It is unclear who said the famous phrase, “From the sublime to the absurd there is but one step,” exactly. In all actuality, writer/director John Hughes, who throughout his career demonstrated a mastery of that very notion, might as well have invented it.
Hughes had a special talent for slipping absurd elements into his movies, blending the strange into the everyday with such ease that the absurdity only becomes apparent after the fact. His silliest movie, “Weird Science,” from 1985, flirts with disbelief from the start. Two nerdy social outcast teenagers, Gary (Anthony Michael Hall) and Wyatt (Ilan Mitchell-Smith), decide on the spur of the moment to create a computer simulation of a girl. Through various shenanigans, the simulation transforms into a real-life magic genie named Lisa (Kelly LeBrock).
Hughes seizes the chance to produce a variety of progressively outlandish setpieces and moments as Lisa guides her creators through the dangers of adolescent manhood while pretending to be having fun with them. Star LeBrock’s favourite sequence in the film also happens to be one of the most absurd and amusing ones.

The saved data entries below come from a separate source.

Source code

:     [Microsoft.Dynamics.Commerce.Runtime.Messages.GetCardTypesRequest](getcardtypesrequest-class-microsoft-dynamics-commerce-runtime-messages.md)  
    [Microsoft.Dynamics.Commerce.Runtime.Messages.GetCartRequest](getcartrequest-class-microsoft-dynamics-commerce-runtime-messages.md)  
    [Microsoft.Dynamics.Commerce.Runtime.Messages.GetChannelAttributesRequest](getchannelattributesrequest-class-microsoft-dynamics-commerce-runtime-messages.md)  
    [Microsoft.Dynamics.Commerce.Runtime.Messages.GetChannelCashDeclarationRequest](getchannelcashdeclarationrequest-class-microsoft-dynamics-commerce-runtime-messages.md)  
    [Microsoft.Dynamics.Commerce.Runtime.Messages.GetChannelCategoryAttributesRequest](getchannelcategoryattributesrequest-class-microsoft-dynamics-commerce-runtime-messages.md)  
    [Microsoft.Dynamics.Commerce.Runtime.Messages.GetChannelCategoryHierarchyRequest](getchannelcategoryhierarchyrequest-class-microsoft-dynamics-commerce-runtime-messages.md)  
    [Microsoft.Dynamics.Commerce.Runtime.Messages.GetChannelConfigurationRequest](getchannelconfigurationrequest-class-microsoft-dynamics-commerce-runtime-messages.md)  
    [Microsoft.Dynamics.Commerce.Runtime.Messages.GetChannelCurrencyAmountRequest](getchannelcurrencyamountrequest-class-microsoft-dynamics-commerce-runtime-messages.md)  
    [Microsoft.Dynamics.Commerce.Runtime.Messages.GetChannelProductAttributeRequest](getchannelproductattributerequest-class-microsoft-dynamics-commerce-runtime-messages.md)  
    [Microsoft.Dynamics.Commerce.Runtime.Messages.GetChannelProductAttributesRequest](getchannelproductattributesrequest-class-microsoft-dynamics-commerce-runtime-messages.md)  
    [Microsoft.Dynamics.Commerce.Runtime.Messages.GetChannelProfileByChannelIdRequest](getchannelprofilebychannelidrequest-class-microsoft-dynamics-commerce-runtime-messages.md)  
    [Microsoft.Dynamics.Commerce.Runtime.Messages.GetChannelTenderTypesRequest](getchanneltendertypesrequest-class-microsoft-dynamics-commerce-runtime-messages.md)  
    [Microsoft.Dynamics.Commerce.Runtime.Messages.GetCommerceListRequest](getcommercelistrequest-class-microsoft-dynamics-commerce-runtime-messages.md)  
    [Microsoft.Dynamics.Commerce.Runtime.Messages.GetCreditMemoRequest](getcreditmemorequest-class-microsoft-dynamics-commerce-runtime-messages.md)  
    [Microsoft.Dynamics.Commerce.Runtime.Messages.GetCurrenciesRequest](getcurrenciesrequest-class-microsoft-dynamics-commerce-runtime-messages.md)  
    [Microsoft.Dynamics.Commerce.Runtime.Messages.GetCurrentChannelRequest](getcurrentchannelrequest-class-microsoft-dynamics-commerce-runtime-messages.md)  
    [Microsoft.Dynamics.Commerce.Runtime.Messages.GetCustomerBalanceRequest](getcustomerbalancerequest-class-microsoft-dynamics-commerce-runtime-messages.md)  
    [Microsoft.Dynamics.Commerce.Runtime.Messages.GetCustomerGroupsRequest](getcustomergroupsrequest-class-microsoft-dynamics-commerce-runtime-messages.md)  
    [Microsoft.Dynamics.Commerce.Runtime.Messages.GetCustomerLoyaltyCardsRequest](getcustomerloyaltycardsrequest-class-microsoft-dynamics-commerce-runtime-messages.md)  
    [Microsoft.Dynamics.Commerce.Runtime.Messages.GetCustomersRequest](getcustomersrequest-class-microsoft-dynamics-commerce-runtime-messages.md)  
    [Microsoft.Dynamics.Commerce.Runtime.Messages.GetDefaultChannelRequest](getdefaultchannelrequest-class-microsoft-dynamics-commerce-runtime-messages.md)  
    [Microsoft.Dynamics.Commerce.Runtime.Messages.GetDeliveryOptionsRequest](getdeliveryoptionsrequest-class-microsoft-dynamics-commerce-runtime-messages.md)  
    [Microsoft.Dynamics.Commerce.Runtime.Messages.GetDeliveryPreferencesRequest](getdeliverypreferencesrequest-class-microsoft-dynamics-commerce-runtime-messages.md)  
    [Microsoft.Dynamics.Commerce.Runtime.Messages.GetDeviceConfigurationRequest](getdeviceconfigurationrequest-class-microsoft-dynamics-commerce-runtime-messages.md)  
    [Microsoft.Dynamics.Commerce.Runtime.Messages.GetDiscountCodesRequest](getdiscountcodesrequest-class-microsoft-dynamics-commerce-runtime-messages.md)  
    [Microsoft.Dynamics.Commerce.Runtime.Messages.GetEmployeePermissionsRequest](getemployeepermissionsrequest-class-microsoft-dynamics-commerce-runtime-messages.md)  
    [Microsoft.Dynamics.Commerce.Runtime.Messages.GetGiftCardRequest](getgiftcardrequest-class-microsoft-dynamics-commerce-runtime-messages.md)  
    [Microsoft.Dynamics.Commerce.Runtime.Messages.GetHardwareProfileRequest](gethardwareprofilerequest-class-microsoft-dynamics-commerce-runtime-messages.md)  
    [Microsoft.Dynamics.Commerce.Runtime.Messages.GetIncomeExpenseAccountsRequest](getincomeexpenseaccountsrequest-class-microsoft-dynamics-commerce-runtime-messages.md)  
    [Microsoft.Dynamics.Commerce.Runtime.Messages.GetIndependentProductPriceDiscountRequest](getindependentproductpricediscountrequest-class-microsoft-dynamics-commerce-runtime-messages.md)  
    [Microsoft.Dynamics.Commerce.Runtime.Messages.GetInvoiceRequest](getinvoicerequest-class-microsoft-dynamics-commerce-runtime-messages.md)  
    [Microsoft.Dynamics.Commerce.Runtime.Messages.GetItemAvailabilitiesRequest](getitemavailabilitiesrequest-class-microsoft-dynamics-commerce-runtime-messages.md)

Lisa has a ‘Sudden Impact’ on Gary’s parents
Of response to a question about her favourite “Weird Science” scene in 2019, LeBrock gave the following response:
“Definitely the parents, when I pull a gun on the parents. It’s just so naughty and outrageous and ridiculous but it seemed to work for that moment.”
LeBrock’s analysis of the situation is highly insightful since it exemplifies how brilliantly Hughes’ heightened nonsense works when compared to the commonplace.
While Gary is desperately trying to prevent Lisa from getting him into serious trouble, Lisa is pleading with Gary’s stern parents Al (Britt Leach) and Lucy (Barbara Lang) to let him attend a wild party.
The struggle between Lisa and Gary, as well as the friction between them, is an illustration of what comedy professionals refer to as “finding the game.” The “game” is the scene’s main source of humour. Hughes “heightens” the scenario when Lisa’s family threatens to contact the police and secrets about Gary’s bathroom habits come to light. At this point, the scene requires a conclusion, often known as a “button”; after all, Gary needs to get to the party.
As a result, Lisa (perhaps using her magic abilities) produces a gun out of thin air and points it at Al. Leach responds to this excellently with a meek fright in his voice. The absurd cherry on top is when “Sudden Impact,” the sequel to 1983’s Dirty Harry, is specifically quoted in the movie with the added twist that Al completes Lisa’s famous phrase, signifying his defeat.
‘Weird Science’ lives up to its title
A short while later, Hughes gives Gary a button to push while Lisa tells him that the gun she pulled on his father just squirted water. Gary is still shaken. Then, at a later point, Gary uses the gun to drive away some mutant party crashers and assumes it is still a phoney weapon, which turns out not to be the case. Hughes demonstrates his skill with organisation and humour in just these intertwined jokes.
Hughes tended to employ his surrealistic, Looney Tunes-like embellishments sparingly in most of his movies, usually only during intense emotional or incidental moments. Consider Del Griffith (John Candy) turning into the Devil in “Planes, Trains, and Automobiles” or Clark Griswold (Chevy Chase) taking a crazy ride on a greased-up sled in “National Lampoon’s Christmas Vacation.”
The eerie, hilarious fate of Gary’s parents
On the other hand, “Weird Science” is jam-packed with them. “Weird Science,” which takes its name from the 1950s EC Comics publication of the same name (a connection that producer Joel Silver later used to produce a loose adaptation of another EC Comics title, “Tales From the Crypt”), is filled with all kinds of science fiction and fantasy-based jokes, from giant nuclear missiles showing up in Wyatt’s bedroom to the geeky heroes having to battle the bad guys from “The Hills Have Eyes” and “Mad Max 2
Hughes, who is never one to pass up a good running joke, saves one of the strangest (and rather unsettling) jokes for the events that follow Lisa’s encounter with Gary’s parents. It is revealed that Lisa played mental games with Al and Lucy in order to minimise the effects of their encounter: Lucy only recalls Gary acting strangely earlier that evening, whilst Al has no memory of Gary at all. As a result, a humorous game ensues in which Lucy attempts valiantly to remind Al that he has a kid, a reminder that Al rejects with growing perplexity and resentment. The joke is a subversive parody of a teenager who wishes their parents would just leave them alone and has a dark sci-fi/fantasy undercurrent (for example, the premise is very similar to the “The Twilight Zone” episode “And When the Sky Was Opened”) that the movie isn’t interested in delving into in detail.